Management of Elevated INR in a Patient with History of Hemorrhagic Stroke
For a patient with an INR of 7.56 and a history of hemorrhagic stroke, rapid reversal of anticoagulation is required using 4-factor prothrombin complex concentrate (PCC) at a dose of 50 units/kg (maximum 5000 units) plus intravenous vitamin K 10 mg. 1
Immediate Management
Step 1: Assess for Active Bleeding
- Evaluate for clinical signs of bleeding (visible blood, neurological deterioration, hemodynamic instability)

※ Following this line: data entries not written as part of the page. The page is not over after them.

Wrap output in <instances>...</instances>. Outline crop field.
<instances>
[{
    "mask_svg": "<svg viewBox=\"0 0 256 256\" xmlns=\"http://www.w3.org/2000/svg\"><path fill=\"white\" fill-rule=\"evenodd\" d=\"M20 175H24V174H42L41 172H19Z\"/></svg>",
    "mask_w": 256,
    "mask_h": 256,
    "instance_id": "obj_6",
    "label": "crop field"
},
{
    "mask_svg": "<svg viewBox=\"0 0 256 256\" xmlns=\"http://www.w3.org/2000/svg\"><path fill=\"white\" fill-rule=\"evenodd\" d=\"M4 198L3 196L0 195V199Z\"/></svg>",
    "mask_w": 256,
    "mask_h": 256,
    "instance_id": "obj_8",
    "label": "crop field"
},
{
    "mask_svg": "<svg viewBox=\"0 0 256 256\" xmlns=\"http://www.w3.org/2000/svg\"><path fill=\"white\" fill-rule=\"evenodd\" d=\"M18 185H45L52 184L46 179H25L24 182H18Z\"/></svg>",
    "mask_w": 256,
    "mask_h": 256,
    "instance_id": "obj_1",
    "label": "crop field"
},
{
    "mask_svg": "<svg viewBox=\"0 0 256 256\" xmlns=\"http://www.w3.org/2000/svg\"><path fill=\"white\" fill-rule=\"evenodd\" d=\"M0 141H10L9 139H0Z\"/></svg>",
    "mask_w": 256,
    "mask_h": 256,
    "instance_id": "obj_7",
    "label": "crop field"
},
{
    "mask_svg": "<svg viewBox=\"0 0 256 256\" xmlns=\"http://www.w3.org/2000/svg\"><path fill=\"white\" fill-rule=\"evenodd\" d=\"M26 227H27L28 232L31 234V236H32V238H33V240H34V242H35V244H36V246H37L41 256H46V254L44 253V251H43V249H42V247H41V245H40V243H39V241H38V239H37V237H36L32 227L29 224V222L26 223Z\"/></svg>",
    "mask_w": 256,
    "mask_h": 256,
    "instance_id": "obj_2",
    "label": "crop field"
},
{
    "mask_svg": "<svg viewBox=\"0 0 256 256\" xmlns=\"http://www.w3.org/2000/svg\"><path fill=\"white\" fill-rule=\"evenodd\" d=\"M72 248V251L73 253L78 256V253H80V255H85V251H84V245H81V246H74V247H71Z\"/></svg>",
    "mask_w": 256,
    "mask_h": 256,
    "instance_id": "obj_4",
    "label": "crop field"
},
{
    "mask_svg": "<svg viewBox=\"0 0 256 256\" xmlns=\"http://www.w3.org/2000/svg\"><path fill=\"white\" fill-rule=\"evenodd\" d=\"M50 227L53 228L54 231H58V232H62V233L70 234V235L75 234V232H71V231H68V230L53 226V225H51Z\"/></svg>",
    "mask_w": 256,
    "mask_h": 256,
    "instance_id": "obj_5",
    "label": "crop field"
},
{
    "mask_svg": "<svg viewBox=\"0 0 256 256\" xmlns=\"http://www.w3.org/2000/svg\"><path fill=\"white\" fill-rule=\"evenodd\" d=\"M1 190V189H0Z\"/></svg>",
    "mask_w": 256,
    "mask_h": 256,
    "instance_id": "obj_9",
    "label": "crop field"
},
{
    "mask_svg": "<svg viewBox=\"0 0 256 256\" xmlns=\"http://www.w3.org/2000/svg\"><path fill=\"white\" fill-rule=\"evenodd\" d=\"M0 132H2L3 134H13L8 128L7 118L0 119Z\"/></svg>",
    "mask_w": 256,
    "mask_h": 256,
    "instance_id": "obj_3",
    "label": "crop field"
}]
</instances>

- Patients with INR >5 have significantly higher risk of bleeding complications, with 40% exhibiting gross bleeding 2
Step 2: Anticoagulation Reversal
First-line treatment: 4-factor PCC (Kcentra) 50 units/kg IV (for INR >6) 1
- Onset of action within 10 minutes
- Normalizes INR more rapidly than fresh frozen plasma
- Preferred over fresh frozen plasma due to faster action and lower volume 3
Administer concurrently: Vitamin K 10 mg IV over 10-20 minutes 1
- Essential to maintain INR correction as PCC effects wear off
- Without vitamin K, INR may increase again after 12-24 hours 4
Step 3: Monitoring
- Repeat INR within 30 minutes after PCC administration 1
- Continue monitoring every 6-8 hours for 24-48 hours
- Target INR should be <1.4 for patients with history of intracranial hemorrhage 1
Special Considerations for Hemorrhagic Stroke History
The history of hemorrhagic stroke makes this situation particularly high-risk. The American Heart Association/American Stroke Association guidelines emphasize:
- Rapid reversal of anticoagulation is generally recommended for any patient with intracranial hemorrhage 3
- Elevated INRs are associated with larger hematoma volumes in intracranial hemorrhage 3
- PCC normalizes INR within 15 minutes and is preferred over fresh frozen plasma for serious bleeding 3
Common Pitfalls to Avoid
Using vitamin K alone: This results in slow INR correction (12-24 hours) compared to PCC plus vitamin K, which corrects INR within minutes 4
Using PCC without vitamin K: This leads to rebound INR elevation after 12-24 hours, potentially causing clinical deterioration 4
Delaying reversal: 30-40% of intracranial hemorrhages expand during the first 12-36 hours, and this may be prolonged with anticoagulation 3
Inadequate monitoring: Close monitoring is essential as INR can rebound, especially in hospitalized patients who may not respond quickly to standard reversal strategies 5
Resumption of Anticoagulation
If the patient requires long-term anticoagulation:
- The decision to restart anticoagulation should be made on a case-by-case basis 3
- Consider consulting with a stroke specialist, cardiologist, or hematologist 3
- Several case series suggest that anticoagulation can be safely withheld for 7-10 days in high-risk patients 3
- The risk of thromboembolic events during cessation of warfarin for a median of 10 days is approximately 2.1% within 30 days 3
This approach prioritizes rapid reversal of anticoagulation to minimize the risk of hematoma expansion and neurological deterioration, which directly impacts morbidity and mortality in patients with elevated INR and history of hemorrhagic stroke.